Black Wings: New Tales of Lovecraftian Horror (6 page)

  "Lily, you still haven't answered my question."

  "And you
are
a persistent fellow."

  "Yes," I assured her, taking the two nudes from the stack and holding them up for her to see, but not yet touch. She studied them a moment, her face remaining slack and dispassionate, as if the sight of them elicited no memories at all.

  "He needed a model," she said, turning back to the window and the blue October sky. "I was up from New York, staying with a friend who'd met him at a gallery or lecture or something of the sort. My friend knew that he was looking for models, and I needed the money."

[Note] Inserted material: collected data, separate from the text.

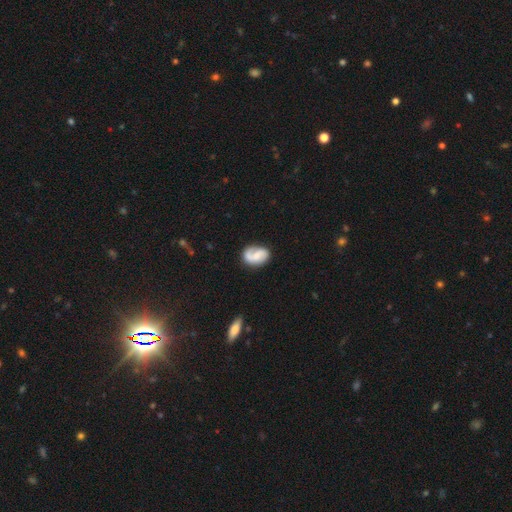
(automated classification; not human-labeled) Morphology: type=featured or disk (58%); edge-on=no (97%); bar=no (54%); spiral arms=yes (87%); bulge=small (33%, tied with none); merging=none (63%).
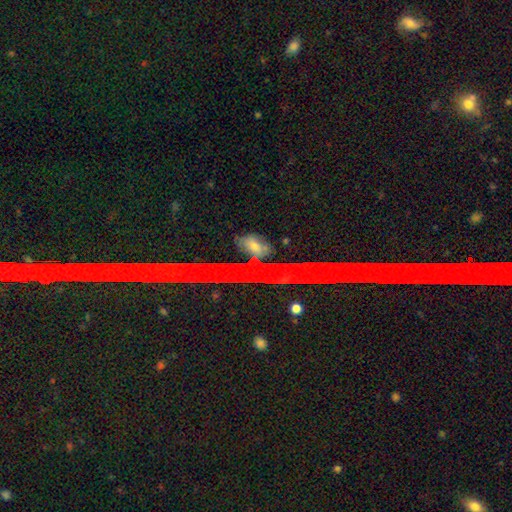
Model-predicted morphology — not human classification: smooth-or-featured: star or artifact: 68% | featured or disk: 17% | smooth: 15%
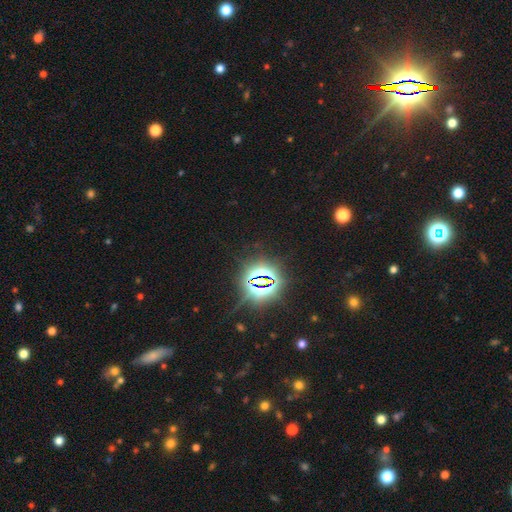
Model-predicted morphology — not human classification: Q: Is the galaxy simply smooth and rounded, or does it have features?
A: star or artifact — 81%.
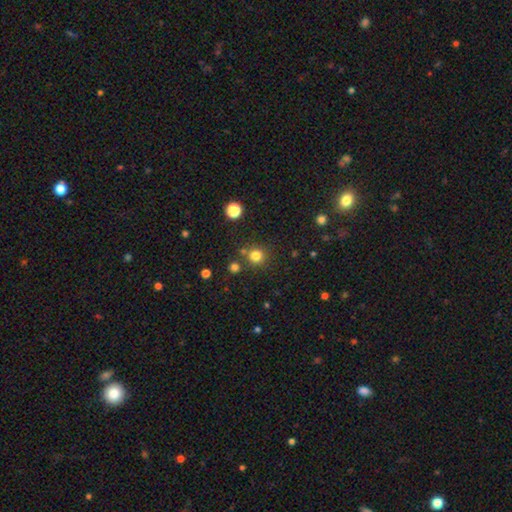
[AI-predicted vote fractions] Smooth or featured?
  - smooth: 79% *
  - star or artifact: 16%
  - featured or disk: 5%
How rounded?
  - round: 92% *
  - in between: 7%
  - cigar-shaped: 1%
Merging?
  - none: 79% *
  - merger: 10%
  - minor disturbance: 8%
  - major disturbance: 3%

  I glanced at the two charcoal sketches again, at the curve of those full hips, the round, firm buttocks, and the tail—a crooked, malformed thing sprouting from the base of the coccyx and reaching halfway to the bend of the subject's knees. As I have said, Pickman had a flare for realism, and his eye for human anatomy was almost as uncanny as the ghouls and demons he painted. I pointed to one of the sketches, to the tail.

  "That isn't artistic license, is it?"

  She did not look back to the two drawings, but simply, slowly, shook her head. "I had the surgery done in Jersey, back in '21," she said.

  "Why did you wait so long, Lily? It's my understanding that such a defect is usually corrected at birth, or shortly thereafter."

  And she almost smiled that smile again, that hungry, savage smile, but it died, incomplete, on her lips.

  "My father, he has his own ideas about such things," she said quietly. "He was always so proud, you see, that his daughter's body was blessed with evidence of her heritage. It made him very happy."

  "Your heritage . . . " I began, but Lily Snow held up her left hand, silencing me.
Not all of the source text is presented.